As a public heath initiative, National Eye Health Week (NEHW) has suffered some significant setbacks in recent years. The Covid-19 pandemic in 2020 and to a certain extent in 2021, limited in-practice activities as many practices focused on dealing with backlogs and operating closed door policies. Simply put, their awareness was elsewhere.
This year’s NEHW was shaping up to be a lot better, until September 9. Her Majesty Queen Elizabeth II’s death and subsequent state funeral on September 19, the same day NEHW was scheduled to begin, naturally dominated the headlines, broadcasts and the public’s psyche.
NEHW had to quickly pivot, scaling back activity on the first day and then refocusing on the rest of the week’s activities. As Optician goes to press on Tuesday, September 20, activity around NEHW has started in earnest, with plenty of social media activity. A full report on the week’s goings on will appear in next week’s issue.
NEHW organisers and the Thomas Pocklington Trust have released some sobering data that showed as many as three in four people do not understand the importance of routine eye tests in maintaining good eye health. With the best will in the world, NEHW isn’t going to redress that through an annual awareness drive with a small media window and an even smaller pot of funds. It’s going to take long term visibility with an NEHW hype machine firing up each year to support it.

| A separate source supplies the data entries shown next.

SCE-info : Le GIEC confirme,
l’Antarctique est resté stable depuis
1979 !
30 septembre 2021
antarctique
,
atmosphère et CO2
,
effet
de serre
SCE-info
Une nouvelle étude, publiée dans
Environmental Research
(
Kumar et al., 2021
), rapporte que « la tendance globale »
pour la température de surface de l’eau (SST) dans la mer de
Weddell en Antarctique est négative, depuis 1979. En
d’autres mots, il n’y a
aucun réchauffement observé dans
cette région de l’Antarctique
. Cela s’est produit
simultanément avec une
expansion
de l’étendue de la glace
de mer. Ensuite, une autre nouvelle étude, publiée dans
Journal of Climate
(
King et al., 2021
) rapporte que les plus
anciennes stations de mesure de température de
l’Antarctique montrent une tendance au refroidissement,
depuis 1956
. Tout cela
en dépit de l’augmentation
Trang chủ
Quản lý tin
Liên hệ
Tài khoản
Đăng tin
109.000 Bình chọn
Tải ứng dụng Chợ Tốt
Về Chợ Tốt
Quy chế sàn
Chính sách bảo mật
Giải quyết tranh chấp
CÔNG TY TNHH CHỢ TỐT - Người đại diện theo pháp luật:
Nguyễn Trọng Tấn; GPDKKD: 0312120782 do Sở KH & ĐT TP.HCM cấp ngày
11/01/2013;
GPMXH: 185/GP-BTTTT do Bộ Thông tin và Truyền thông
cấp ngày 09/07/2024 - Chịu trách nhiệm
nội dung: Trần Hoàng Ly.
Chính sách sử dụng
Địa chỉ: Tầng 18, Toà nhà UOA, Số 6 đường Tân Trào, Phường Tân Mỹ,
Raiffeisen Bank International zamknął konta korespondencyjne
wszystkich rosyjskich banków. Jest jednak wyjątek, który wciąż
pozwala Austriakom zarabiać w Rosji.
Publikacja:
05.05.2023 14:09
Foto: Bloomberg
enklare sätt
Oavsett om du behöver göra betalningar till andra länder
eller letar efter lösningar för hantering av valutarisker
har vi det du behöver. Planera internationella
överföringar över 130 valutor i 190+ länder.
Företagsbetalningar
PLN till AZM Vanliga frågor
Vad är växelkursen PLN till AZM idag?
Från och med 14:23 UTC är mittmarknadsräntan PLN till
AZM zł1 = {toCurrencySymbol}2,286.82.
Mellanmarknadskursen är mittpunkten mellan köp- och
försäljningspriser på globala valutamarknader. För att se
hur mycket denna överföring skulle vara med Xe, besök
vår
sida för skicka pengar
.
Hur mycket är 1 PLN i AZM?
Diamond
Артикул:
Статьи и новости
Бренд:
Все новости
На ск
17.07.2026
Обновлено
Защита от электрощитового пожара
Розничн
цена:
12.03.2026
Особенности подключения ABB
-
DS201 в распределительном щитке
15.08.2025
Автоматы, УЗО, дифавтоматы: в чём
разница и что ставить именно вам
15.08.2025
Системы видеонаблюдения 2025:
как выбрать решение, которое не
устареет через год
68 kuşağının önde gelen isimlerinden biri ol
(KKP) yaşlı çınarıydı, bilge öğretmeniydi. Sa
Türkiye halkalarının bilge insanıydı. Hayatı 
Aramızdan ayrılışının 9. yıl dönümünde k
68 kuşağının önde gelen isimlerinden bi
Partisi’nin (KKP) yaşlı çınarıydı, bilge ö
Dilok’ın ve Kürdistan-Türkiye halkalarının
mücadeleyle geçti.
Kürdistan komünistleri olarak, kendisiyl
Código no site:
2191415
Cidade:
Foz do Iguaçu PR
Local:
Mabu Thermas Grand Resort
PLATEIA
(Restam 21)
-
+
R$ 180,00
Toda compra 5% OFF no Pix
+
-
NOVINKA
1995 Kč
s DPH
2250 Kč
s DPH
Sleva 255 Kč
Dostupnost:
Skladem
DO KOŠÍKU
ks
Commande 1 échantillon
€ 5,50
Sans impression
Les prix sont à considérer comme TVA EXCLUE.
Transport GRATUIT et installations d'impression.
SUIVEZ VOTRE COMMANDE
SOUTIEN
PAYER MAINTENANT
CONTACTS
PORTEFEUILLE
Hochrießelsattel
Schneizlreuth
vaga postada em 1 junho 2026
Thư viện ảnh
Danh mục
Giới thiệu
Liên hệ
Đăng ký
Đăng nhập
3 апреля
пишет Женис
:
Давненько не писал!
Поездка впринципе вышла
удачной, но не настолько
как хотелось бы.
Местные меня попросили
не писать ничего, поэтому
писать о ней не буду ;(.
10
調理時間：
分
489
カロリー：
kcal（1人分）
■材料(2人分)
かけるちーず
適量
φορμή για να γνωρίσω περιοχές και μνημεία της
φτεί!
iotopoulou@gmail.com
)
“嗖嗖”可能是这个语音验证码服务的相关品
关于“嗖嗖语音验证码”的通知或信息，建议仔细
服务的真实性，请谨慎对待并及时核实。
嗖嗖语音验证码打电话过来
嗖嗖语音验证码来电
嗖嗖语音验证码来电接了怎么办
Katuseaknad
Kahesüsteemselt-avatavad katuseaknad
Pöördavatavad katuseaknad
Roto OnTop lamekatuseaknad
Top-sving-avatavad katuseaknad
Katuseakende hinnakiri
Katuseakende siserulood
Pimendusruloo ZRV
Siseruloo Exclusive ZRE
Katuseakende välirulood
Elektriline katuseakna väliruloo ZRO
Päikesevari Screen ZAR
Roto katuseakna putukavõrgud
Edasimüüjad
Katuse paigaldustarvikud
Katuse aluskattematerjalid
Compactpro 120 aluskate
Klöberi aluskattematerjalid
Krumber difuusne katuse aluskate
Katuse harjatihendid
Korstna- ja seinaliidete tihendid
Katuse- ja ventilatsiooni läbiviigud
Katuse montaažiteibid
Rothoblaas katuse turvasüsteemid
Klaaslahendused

I’ve lost count of the times I have said this, but eye health needs a champion. An optometrist that can go beyond conferences and into mainstream media to extol the benefits of eye health. We can’t have TV GPs talking about eye health anymore, it needs to be a larger-than-life optometrist that will drive people with eye health concerns to optical practices and not GP surgeries. It doesn’t even matter what work setting this eye health champion comes from because in the long run, everyone would benefit – the public and the profession.